Eine tiefe Heimaterfahrung ist für mich verbunden mit der Eifel, mit Gerolstein. Mein Vater stammt von dort. Die Ferienfahrten in der Kindheit hatten immer Gerolstein zum Ziel, die Heimatstadt meines Vaters.

Die Gerolsteiner Welt erlebte ich als eine „heile Welt“ – das meine ich gar nicht abschätzig –, und ich glaube, dass sie das in gewisser Weise auch für meinen Vater war und blieb, obwohl er sich von dieser Welt löste und sicherlich auch manche ihrer Schattenseiten sah. Es war eine Welt von Bauern, Handwerkern und Kommunalbeamten, die in vergleichsweise einfachen Verhältnissen lebten, aber ein ausgeprägtes Selbstwertgefühl hatten. Es war auch eine kultivierte Welt, wobei neben der Schule die Kirche eine wesentliche Rolle als Kulturträgerin und -vermittlerin spielte. Eifeler sind Grenzlandbewohner. Man blickt nach Westen, nach Luxemburg, nach Belgien, nach Frankreich. Hier gibt es übrigens eine wichtige Gemeinsamkeit zur Herkunft meiner Mutter. Sie stammt aus dem Saarland, also ebenfalls aus einer Grenzregion. Ihre Familie gehörte einem anderen, einem urbanen und kaufmännischen Milieu an. Ihr Vater war Internist und Chefarzt. Er hatte als Katholik in einer Zeit studiert, als in den Fakultäten die Ansicht verbreitet war, dass katholischer Glaube und modernes Weltbild miteinander unvereinbar seien. Mit diesen Fragen hatte er sich intensiv beschäftigt. Meine Mutter ist davon geprägt worden, und ich erinnere mich, dass mein Vater mir ein paarmal gesagt hat, dass sie ihm dadurch neue Horizonte eröffnet habe.

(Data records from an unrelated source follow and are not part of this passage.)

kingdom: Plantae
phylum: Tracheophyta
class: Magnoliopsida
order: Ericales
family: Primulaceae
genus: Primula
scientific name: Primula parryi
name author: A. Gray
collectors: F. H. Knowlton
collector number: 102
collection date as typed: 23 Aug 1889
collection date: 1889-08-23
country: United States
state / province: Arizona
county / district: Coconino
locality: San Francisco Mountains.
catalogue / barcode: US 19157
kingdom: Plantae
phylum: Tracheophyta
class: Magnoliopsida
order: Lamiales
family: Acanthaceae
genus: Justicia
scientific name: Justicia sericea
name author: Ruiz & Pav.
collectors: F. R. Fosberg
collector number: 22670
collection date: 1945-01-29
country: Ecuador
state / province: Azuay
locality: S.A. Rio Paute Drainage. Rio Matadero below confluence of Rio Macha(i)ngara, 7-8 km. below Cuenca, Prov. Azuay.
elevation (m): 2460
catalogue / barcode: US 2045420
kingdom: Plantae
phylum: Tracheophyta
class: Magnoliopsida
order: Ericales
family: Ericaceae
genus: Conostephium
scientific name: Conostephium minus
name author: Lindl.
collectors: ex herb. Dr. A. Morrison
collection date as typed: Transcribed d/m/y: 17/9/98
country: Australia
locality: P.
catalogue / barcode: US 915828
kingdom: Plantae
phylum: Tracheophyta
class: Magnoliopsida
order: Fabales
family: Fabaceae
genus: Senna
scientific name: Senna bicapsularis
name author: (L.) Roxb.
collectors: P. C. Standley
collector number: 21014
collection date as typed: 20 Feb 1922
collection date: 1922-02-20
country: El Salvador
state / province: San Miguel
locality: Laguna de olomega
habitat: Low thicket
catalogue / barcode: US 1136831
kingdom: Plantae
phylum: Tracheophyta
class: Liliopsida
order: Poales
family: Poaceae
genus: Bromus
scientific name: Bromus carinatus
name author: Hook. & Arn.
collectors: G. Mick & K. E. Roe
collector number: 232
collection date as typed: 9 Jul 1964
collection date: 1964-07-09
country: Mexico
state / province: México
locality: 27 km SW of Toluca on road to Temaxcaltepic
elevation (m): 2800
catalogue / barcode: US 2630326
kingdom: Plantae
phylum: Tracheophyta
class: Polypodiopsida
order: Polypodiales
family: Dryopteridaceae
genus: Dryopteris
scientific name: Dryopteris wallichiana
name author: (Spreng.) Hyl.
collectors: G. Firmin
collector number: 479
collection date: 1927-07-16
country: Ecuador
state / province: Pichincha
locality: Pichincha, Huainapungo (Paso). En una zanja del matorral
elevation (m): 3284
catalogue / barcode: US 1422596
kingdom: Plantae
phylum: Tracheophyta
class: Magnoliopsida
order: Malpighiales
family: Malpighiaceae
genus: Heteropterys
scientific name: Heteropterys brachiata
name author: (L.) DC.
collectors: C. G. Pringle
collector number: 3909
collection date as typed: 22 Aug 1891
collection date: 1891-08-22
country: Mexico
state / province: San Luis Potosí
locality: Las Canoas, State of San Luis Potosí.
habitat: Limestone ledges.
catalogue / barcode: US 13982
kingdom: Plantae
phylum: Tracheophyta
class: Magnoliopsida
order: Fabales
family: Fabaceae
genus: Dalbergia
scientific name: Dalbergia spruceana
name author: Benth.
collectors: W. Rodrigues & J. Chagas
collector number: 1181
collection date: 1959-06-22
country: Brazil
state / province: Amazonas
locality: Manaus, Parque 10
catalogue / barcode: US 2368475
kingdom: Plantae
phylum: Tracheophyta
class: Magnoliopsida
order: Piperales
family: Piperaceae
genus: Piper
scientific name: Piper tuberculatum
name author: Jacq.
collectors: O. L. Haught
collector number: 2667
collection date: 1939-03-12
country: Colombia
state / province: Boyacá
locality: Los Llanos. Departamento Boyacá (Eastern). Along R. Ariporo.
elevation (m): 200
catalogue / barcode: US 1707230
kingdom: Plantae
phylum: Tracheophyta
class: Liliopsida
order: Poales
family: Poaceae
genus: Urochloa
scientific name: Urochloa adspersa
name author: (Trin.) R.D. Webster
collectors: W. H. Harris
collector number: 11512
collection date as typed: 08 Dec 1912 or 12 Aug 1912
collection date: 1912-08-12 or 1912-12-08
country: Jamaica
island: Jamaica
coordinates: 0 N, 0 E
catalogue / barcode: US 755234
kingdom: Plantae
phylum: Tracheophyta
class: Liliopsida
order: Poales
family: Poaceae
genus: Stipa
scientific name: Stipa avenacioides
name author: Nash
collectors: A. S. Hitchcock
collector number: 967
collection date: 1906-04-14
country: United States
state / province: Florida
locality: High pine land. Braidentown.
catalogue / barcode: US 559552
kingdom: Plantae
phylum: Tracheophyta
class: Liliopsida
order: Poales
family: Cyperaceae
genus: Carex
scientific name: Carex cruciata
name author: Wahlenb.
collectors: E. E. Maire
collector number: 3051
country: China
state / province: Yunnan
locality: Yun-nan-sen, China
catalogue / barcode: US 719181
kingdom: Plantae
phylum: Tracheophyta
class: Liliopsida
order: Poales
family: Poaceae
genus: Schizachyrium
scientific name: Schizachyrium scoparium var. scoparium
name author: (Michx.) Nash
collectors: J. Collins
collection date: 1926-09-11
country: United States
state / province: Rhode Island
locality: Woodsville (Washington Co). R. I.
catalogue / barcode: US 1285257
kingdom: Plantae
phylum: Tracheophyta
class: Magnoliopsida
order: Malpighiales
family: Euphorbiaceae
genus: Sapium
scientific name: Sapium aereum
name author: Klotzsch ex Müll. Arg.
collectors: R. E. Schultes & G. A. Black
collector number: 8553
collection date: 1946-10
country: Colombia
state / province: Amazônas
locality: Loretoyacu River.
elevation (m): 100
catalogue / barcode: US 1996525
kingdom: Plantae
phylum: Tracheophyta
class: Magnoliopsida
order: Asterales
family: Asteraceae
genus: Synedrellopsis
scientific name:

Als ich 1966 als Elfjähriger wieder zurück nach Deutschland kam und wir uns in Bonn ansiedelten, war dann Bonn wieder eine Heimat für mich. So kann ich heute sagen: Ich bin ein Rheinländer.

Noch einmal zurück zum Nomadischen. Es besteht ein entscheidender Unterschied zwischen Zelten und Wohnen. Zwischen Nomadentum und Sesshaftigkeit. Unsere Religion hat nomadische Ursprünge. Sie kommt aus der Wüste, wo Hirtenstämme von Weidegrund zu Weidegrund und von Wasserstelle zu Wasserstelle ziehen, wo kein Raum ist für große Hierarchien, dafür aber die tägliche Erfahrung des Angewiesenseins auf den eigenen Clan in einer oft lebensfeindlichen Umgebung gemacht wird.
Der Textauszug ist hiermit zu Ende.